Die Zeitlose, Sara Blakmoons Mutter, war einer illegalen
Verbindung zwischen einem MÄCHTIGEN und einem Ewigen entsprossen.
Schon damals hatten beide Seiten gehofft, durch dieses Mischwesen
die Macht an sich bringen zu können. Aber die Zeitlose ging ihren
eigenen Weg zwischen den Fronten. Da faßten die MÄCHTIGEN den Plan,
das Erbteil, das sie irgendwann an ihre Nachkommen weitergeben
würde, in diesen zu verstärken.
War es Zufall, daß die Zeitlose und Merlin sich paarten? Daß
ihr gemeinsames Kind deshalb über ungeheure magische Kräfte
verfügte? Und um ein Gegengewicht zum Erbteil Merlins zu schaffen,
sollte Sara Blakmoon im Sinne der MÄCHTIGEN manipuliert
werden.
Es war geschehen.
Sie, die sich mittlerweile zur heimlichen Herrscherin über die
SIPPE gemausert hatte, stand immer noch im Bann der MÄCHTIGEN.

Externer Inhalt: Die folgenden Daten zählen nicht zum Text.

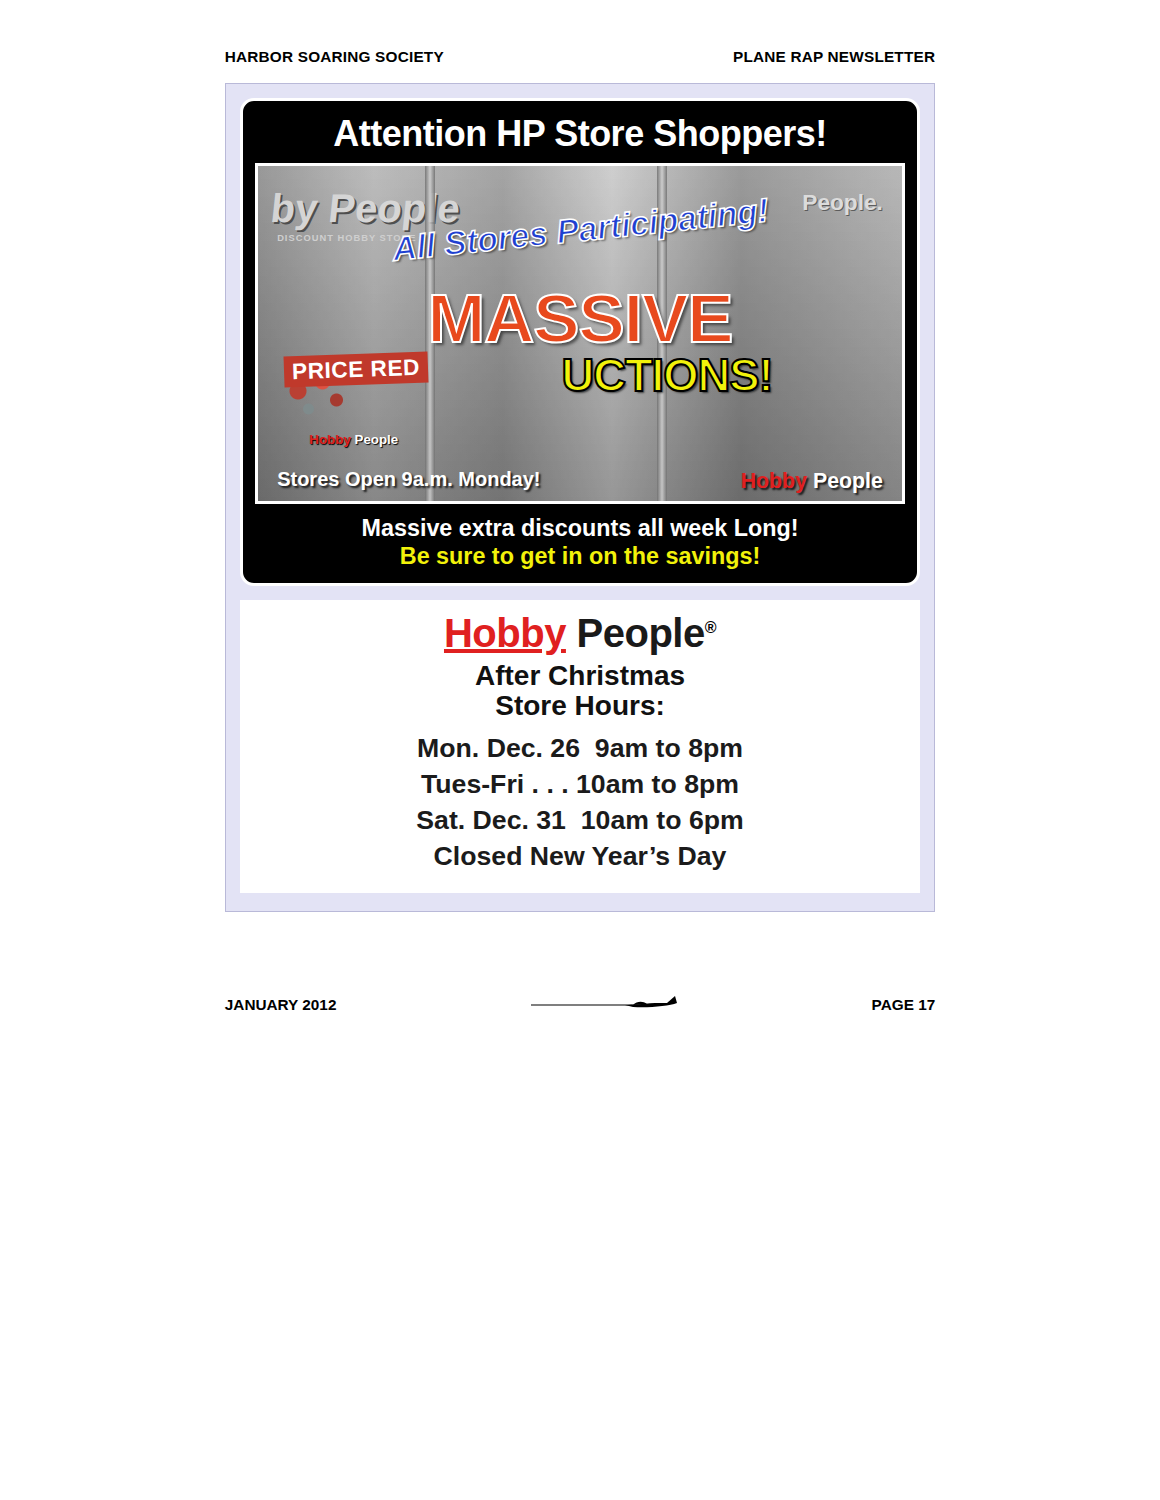HARBOR SOARING SOCIETY PLANE RAP NEWSLETTER
Attention HP Store Shoppers!
by People
People.
DISCOUNT HOBBY STORE
All Stores Participating!
MASSIVE
PRICE RED
UCTIONS!
Hobby People
Stores Open 9a.m. Monday!
Hobby People
Massive extra discounts all week Long!
Be sure to get in on the savings!
Hobby People®
After Christmas
Store Hours:
Mon. Dec. 26 9am to 8pm
Tues-Fri . . . 10am to 8pm
Sat. Dec. 31 10am to 6pm
Closed New Year’s Day
JANUARY 2012 PAGE 17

Verständlich, daß ihr das nicht gefiel. Deshalb hatte sie
Moronthor, der eigentlich ihr Gegner war, gebeten, ihr zu helfen
und dafür zu sorgen, daß CRAAHN nicht stattfand!
Ihre eigenen Untertanen konnte sie damit nicht beauftragen.
Zum einen hätten jene dann herausgefunden, wer ihre Herrscherin
wirklich war, und zum anderen hätte die Aufdeckung ihrer Verbindung
zu den MÄCHTIGEN ihr Todesurteil bedeutet.
So blieb nur ein Gegner.
Professor Moronthor.
Er hatte zugestimmt, des gemeinsamen Interesses wegen. Er
hatte allerdings nicht vor, CRAAHN völlig zu verhindern. Denn das
würde ein Zeitparadoxon bedeuten und zu vieles ungeschehen machen,
was bereits Geschichte war. Wahrscheinlich würde darüber das
Raum-Zeit-Gefüge des Universums zerbrechen. Dieses Risiko wollte
Moronthor nicht eingehen, auch wenn Sara Blakmoon behauptete, es
wäre vernachlässigbar gering, weil die Veränderungen sich in einer
anderen Dimensionsebene abspielten, nämlich in der des
Silbermondes. Aber Moronthor traute den Berechnungen nicht. Zu viel
der Wirkung würde in das Universum der Menschen übergreifen.
Er hatte statt dessen vor, das Psychoprogramm nur ein wenig zu
verändern – so, daß es nach abermals einer gewissen Zeitspanne Sara
Blakmoon auf die Weite der positiven Kräfte »zurückholte«.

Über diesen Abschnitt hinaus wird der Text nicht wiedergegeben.